Вот укромное место для курящего тайком подростка и подиум полуобнаженной домохозяйки, решившей развесить мокрое белье. Вот уголок, где летом можно греться на солнце, подставив его лучам огромный волосатый живот, и куда зимой можно на спор выбежать за охлажденными напитками. Вот убежище для неторопливых мечтательных разговоров с другом, разбирательств по телефону, когда квартира полна людей. Вот сомнительное укрытие для влюбленных от глаз знакомых, таким образом предоставивших себя любопытству незнакомых. Вот тихая пристань для пожилых старушек, подолгу смотрящих вдаль. Вот излюбленная площадка детей, воодушевленно наблюдающих падение целлофанового пакета с водой на асфальт и привязывающих резинового паука за леску. Многочисленные, не похожие друг на друга балконы Города Дождей…

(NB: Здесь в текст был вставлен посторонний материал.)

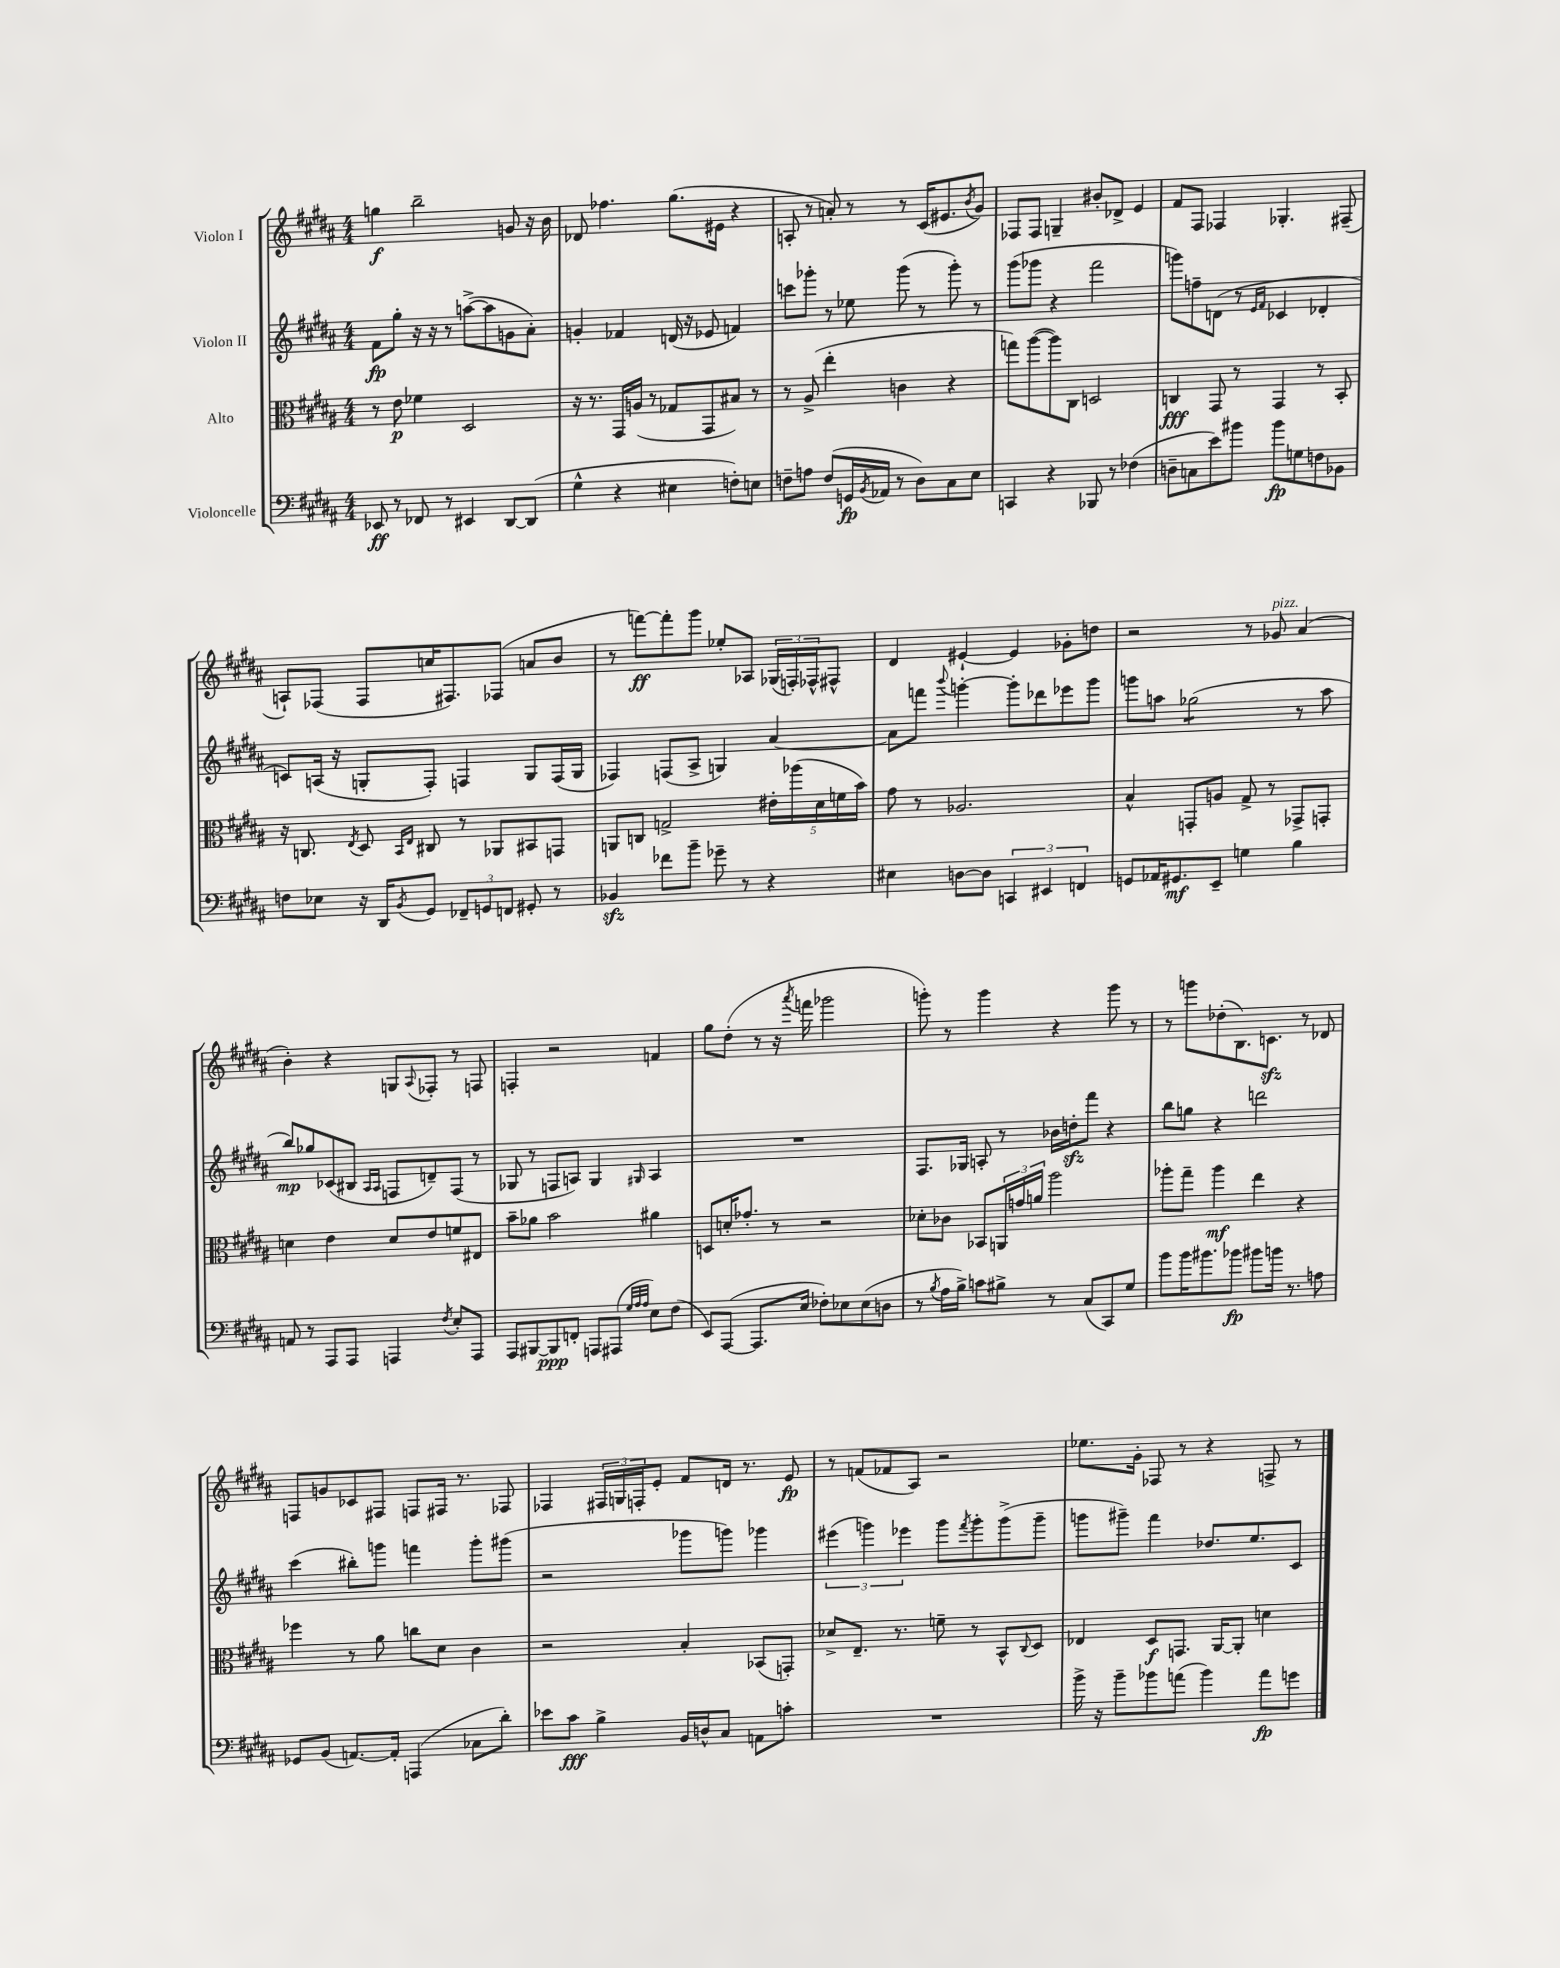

**kern	**kern	**kern	**kern
*staff4	*staff3	*staff2	*staff1
*clefF4	*clefC3	*clefG2	*clefG2
*k[f#c#g#d#a#]	*k[f#c#g#d#a#]	*k[f#c#g#d#a#]	*k[f#c#g#d#a#]
*M4/4	*M4/4	*M4/4	*M4/4
8EE-/	8r	8f#\L	4gg\
8r	8e\	8gg#'\J	.
8FF-/	4f-\	16r	2bb~\
.	.	16r	.
8r	.	8r	.
4EE#/	2D#/	([8aa^\L	.
.	.	8aa\]	.
[8DD#/L	.	8g\	8g/
(8DD#/]J	.	8a#'\J)	16r
.	.	.	16b\
=	=	=	=
4G#^^\	16r	4g'/	8d-/
.	8.r	.	.
.	.	.	4.ff-\
4r	16GG#/LL	4f-/	.
.	(16A/JJ	.	.
.	8r	.	.
4E#\	8G-/L	(16d/	(8.gg#\L
.	.	16r	.
.	8GG#/	8e-/	.
.	.	.	16e#\Jk
8F'\L)	8B#/J)	4f/)	4r
8E\J	8r	.	.
=	=	=	=
8F~\L	8r	8ccc\L	8A'/
8A\J	(8A#^/	8ggg-'\J	8r
(8F/L	4ee'\	8r	8a'/)
16GG/L	.	8ee-\	8r
8qBB/	.	.	.
16AA-/JJ	.	.	.
8r	4c\	(8ggg-\	8r
8D#\L)	.	8r	(16c#/LK
.	.	.	8.e#/
8C#\	4r	8ggg-'\)	.
.	.	.	8qb/
8E\J	.	8r	8g#/J)
=	=	=	=
4CC/	8gg\L)	(8ggg#\L	8F-/L
.	([8aa#\	8ggg-\J	8F-/J
4r	8aa#\])	4r	4G~/
.	8C#\J	.	.
8BBB-/	2D/	2fff#\	8b#'/L
8r	.	.	8d-^/J
(4F-\	.	.	4e/
=	=	=	=
8D~\L	4C/	8ggg\L)	8f#/L
8C\	.	8ff~\	8F#/J
8e\)	8GG#/	(8d\J	4F-/
8b#\J	8r	8r	.
.	.	16qqe/LL	.
.	.	16qqf#/JJ	.
8b#\L	4GG#/	4c-/	4.G-'/
8G\	.	.	.
8F\	8r	4d-'/	.
8BB-\J	8BB'/	.	(8F#~/
=	=	=	=
8F\L	16r	8c/L)	8A`/L)
.	8.C/	.	.
8E-\J	.	(16A/Jk	(8F-/J
.	.	16r	.
.	8qE/	.	.
16r	8D#/	8G'/L	8F-/L
16DD#/LK	.	.	.
.	16qqBB/LL	.	.
8qBB/	16qqE/JJ	.	.
8GG#/J	8C#/	8F#'/J)	16cc/K
.	.	.	8.F#/)
12FF-~/L	8r	4F/	.
12GG/	.	.	.
.	8AA-/L	.	(8F-/J
12FF/J	.	.	.
8GG#'/	8BB#/	8G/L	8a/L
8r	8GG/J	(16F/L	8b/J
.	.	16G/JJ	.
=	=	=	=
4BB-/	8AA/L	4F-/)	8r
.	8C/J	.	[8fff\L)
8f-\L	2G^/	(8F/L	8fff'\]
8b~\J	.	8A#^/J	8ggg#\J
8g-~\	.	4G/)	8ee-'/L
8r	.	.	8A-/J
4r	20e#'\LL	[4a#/	(24G-/LL
.	.	.	24F'/)
.	(20aa-\	.	.
.	.	.	24F-^^/J
.	20d#\	.	.
.	.	.	8F#^^/J
.	20f\	.	.
.	20b\JJ)	.	.
=	=	=	=
4E#\	8g#\	8a#\]L	4d#/
.	8r	8fff\J	.
.	.	8qqbbb/	.
[8D\L	2.A-/	[4ggg'\	[4e#`/
8D\]J	.	.	.
6CC/	.	8ggg'\]L	4e#/]
.	.	8ddd-\	.
6EE#/	.	.	.
.	.	8eee-\	8g-'\L
6FF/	.	.	.
.	.	8ggg\J	8dd\J
=	=	=	=
8GG/L	4B^^/	8ggg\L	2r
16AA-/K	.	8aa\J	.
8.GG#/	.	.	.
.	8GG'/L	(2gg-\	.
8EE~/J	8A/J	.	.
4G\	8G#^/	.	8r
.	8r	.	8g-/
4B\	8GG-^/L	8r	(4a#/
.	8GG'/J	8aa\	.
=	=	=	=
8AA/	4d\	8bb/L)	4b'\)
8r	.	8gg-/	.
8AAA#/L	4e\	(8c-/	4r
8AAA#/J	.	8B#/J	.
.	.	16qqA#/LL	.
.	.	16qqA#/JJ	.
4AAA/	8d/L	8F/L	8G/L
.	.	.	8qqA#/
.	8e/	8d~/)	8F-'/J
8qF#/	.	.	.
8E'/L	8f/	(8F/J	8r
8AAA/J	8E#/J	8r	8F/
=	=	=	=
8AAA#/L	8b~\L	8G-/	4F'/
[8BBB#/	8a-\J	8r	.
8BBB#/]	2b\	8F/L	2r
8FF'/J	.	8A/J)	.
8AAA/L	.	4G-/	.
(8AAA#/J	.	.	.
32qqG#/LLL	.	.	.
32qqA#/	.	.	.
32qqA#/JJJ	.	16qqG#/	.
8E\L)	4a#\	4A/	4f/
(8F#\J	.	.	.
=	=	=	=
8EE/L)	8D/L	1r	8gg#\L
([8AAA#/J	16d'/K	.	(8dd#'\J
.	8.g-'/J	.	.
8.AAA#/]L	.	.	8r
.	8r	.	16r
.	.	.	8qaaa#/
16E/Jk	.	.	16fff\
8F-'\L)	2r	.	2ggg-\
8E-\	.	.	.
(8E-\	.	.	.
8D\J	.	.	.
=	=	=	=
8r	8d-'\L	8.F#/L	8ggg'\)
8qB/	.	.	.
16A#\LL	8c-\J	.	8r
16B^\JJ)	.	16G-/Jk	.
8c\L	8BB-/L	8A'/	4ggg\
8B#^\J	24AA/L	8r	.
.	24g/	.	.
.	24a/JJ	.	.
8r	2aa#\	16b-\LL	4r
.	.	16dd'\J	.
(8C#/L	.	8fff#\J	.
8CC#/)	.	4r	8ggg\
8G#/J	.	.	8r
=	=	=	=
8b\L	8aa-'\L	8bb\L	8r
16b\K	8gg#~\J	8gg\J	8ggg\L
8.b#\	.	.	.
.	4aa-\	4r	(8dd-'\
8b-\J	.	.	8.B\)
8b#\L	4ee\	2ddd\	.
.	.	.	8.c\J
16b\Jk	.	.	.
8.r	.	.	.
.	4r	.	8r
8A\	.	.	8d-/
=	=	=	=
8GG-/L	4ff-\	(4ccc#\	8F/L
(8BB/J	.	.	8g/
[8.AA/L)	8r	8bb#'\L)	8c-/
.	8a#\	8ggg\J	8F#/J
16AA'/]Jk	.	.	.
(4AAA/	8cc\L	4fff\	8F/L
.	8d#\J	.	16F#/Jk
.	.	.	8.r
8C-\L	4c#\	8ggg'\L	.
8d#'\J)	.	(8ggg#\J	8F-/
=	=	=	=
8e-\L	2r	2r	4F-/
8c#\J	.	.	.
4B^\	.	.	24F#/LL
.	.	.	24G/
.	.	.	24F'/J
.	.	.	8e'/J
16BB/LL	4B'/	8ggg-\L	8f#/L
16D^^/J	.	.	.
8C#/J	.	8ggg\J)	16d/Jk
.	.	.	8.r
8AA\L	(8BB-/L	4ggg-\	.
8c'\J	8GG'/J)	.	8e/
=	=	=	=
1r	8d-^/L	(6eee#\	8r
.	8.E~/J	.	(8f/L
.	.	6ggg\)	.
.	.	.	8f-/
.	8.r	.	.
.	.	6eee-\	.
.	.	.	8A#/J)
.	8f~\	8ggg\L	2r
.	.	8qfff#/	.
.	8r	8ggg'\	.
.	8BB^^/L	(8ggg^\	.
.	8qqC#/	.	.
.	8D#/J	8ggg~\J	.
=	=	=	=
16b^\	4E-/	8ggg\L	8.ee-\L
16r	.	.	.
8b~\L	.	8ggg#~\J)	.
.	.	.	16g#'\Jk
8b-\	8D#/L	4fff#\	8F-/
(8a\J	8.GG/J	.	8r
4b-\)	.	8.dd-/L	4r
.	[16AA#/LK	.	.
.	8AA#'/]J	.	.
.	.	8.ee/	.
8a\L	4d\	.	8F^/
8g\J	.	8c#/J	8r
==	==	==	==
*-	*-	*-	*-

Озеров вдруг понял, что попал в очень сложное положение. То место, где он работал, объединяло всех этих людей с душами и взглядами такими же различными, как эти балкончики. Он осознал, как сложно будет говорить с ними и объясняться. И на миг испугался такой серьезной ответственности, ощутив, что одни и те же слова будут по-разному отзываться в их сердцах.
Кирилл вспомнил, как подростком усомнился в том, что сможет стать врачом, как испугался, что убьет кого-нибудь по ошибке. За последующие годы он встретил так много безразличных врачей, что теперь его опасения были бы преимуществом – сомневается тот, в ком еще не умерла совесть.

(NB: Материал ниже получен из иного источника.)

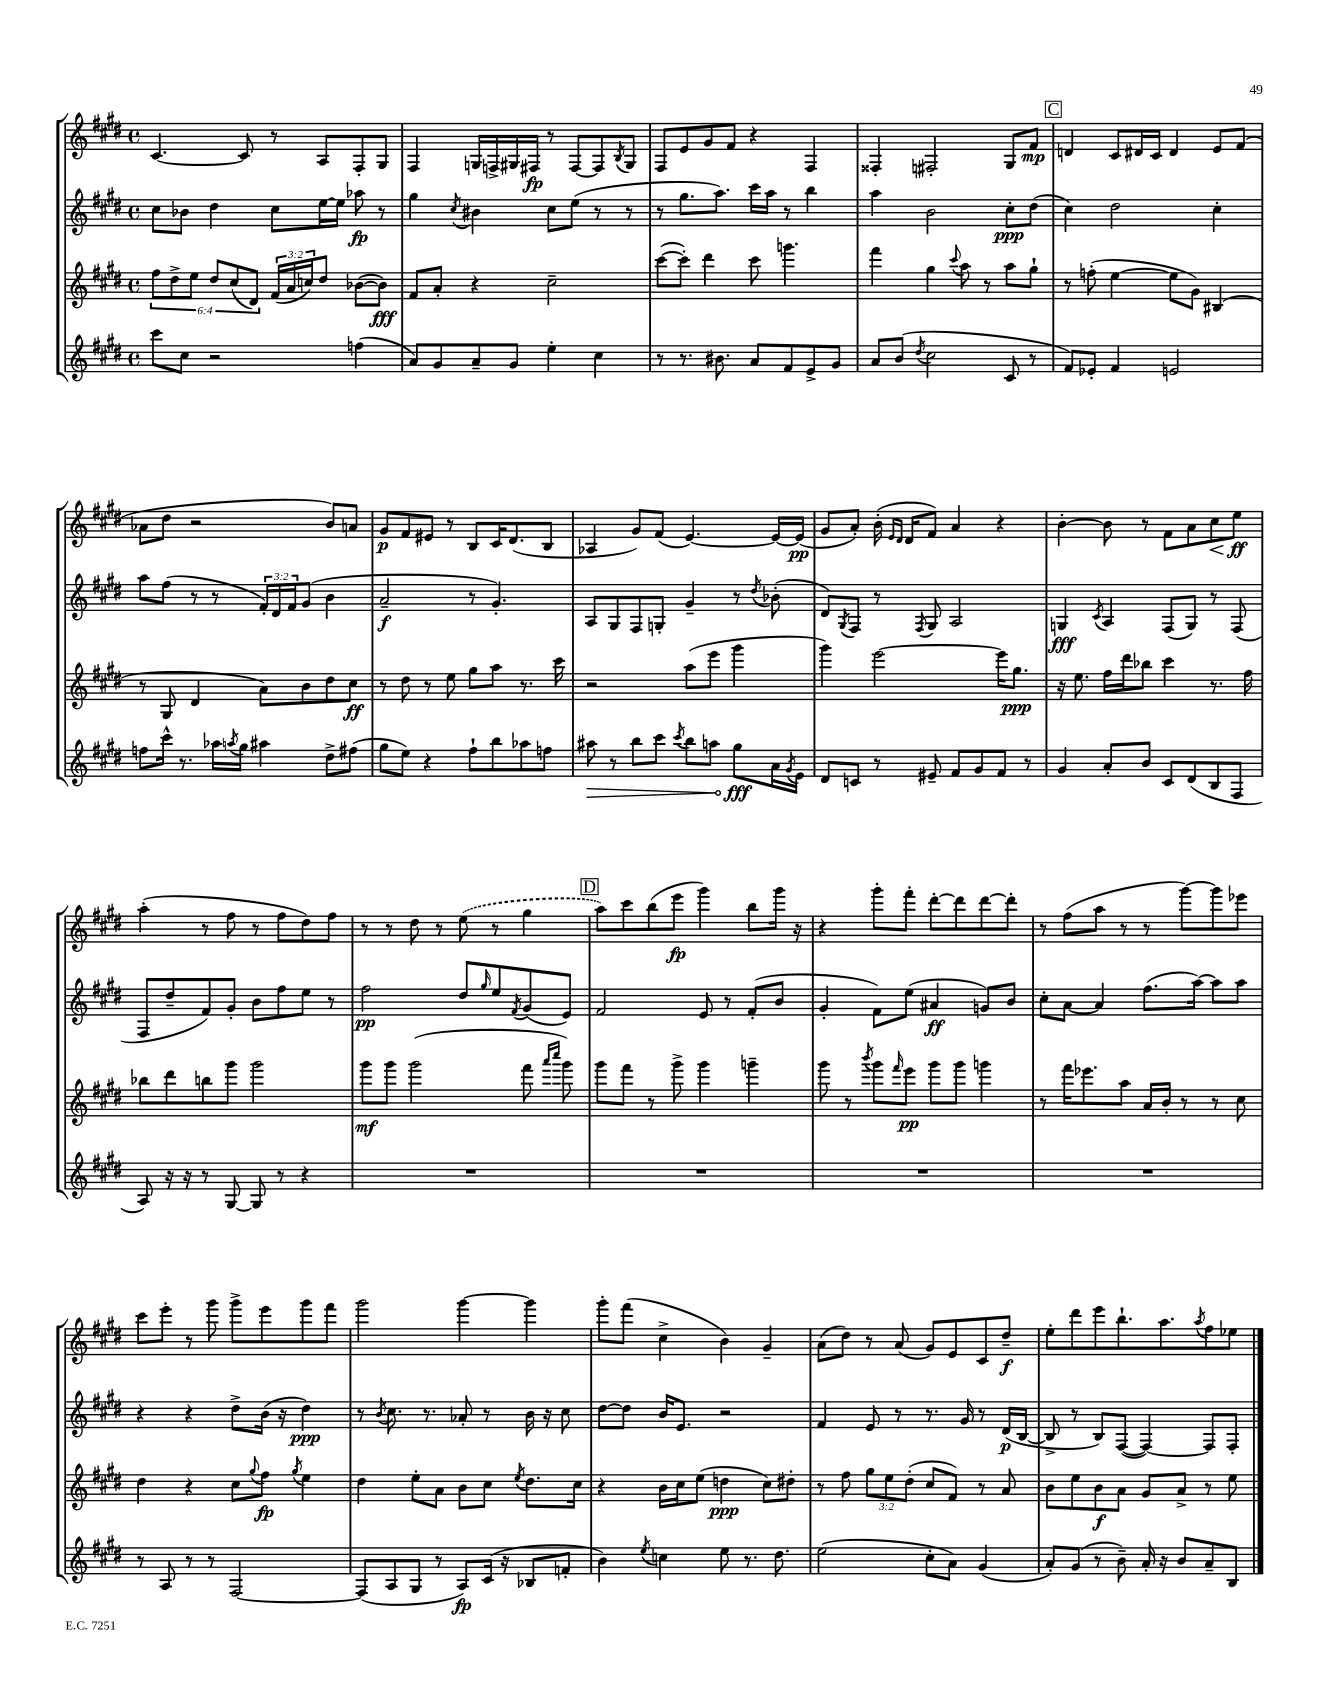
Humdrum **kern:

Если бы у него был день для подготовки, то, вероятно, он придумал бы средство, как избежать лишних вопросов. Но уроки шли нескончаемым потоком, и родительское собрание плавно вылилось в последний рубеж, который сегодня нужно было преодолеть.
В последний час до собрания можно было видеть учителей, мерно расползающихся по своим кабинетам. За полчаса кто-нибудь из них, обнаружив, что забыл список или анкету, с выпученными глазами носился по этажам и, запыхавшись, возвращался в свой класс.
Первые родители появлялись минут за десять до начала. Странно было видеть, как взрослые люди, очень разные, садятся за парты, за которыми, возможно, не раз сидели их дети, и с важным видом оглядывают кабинет.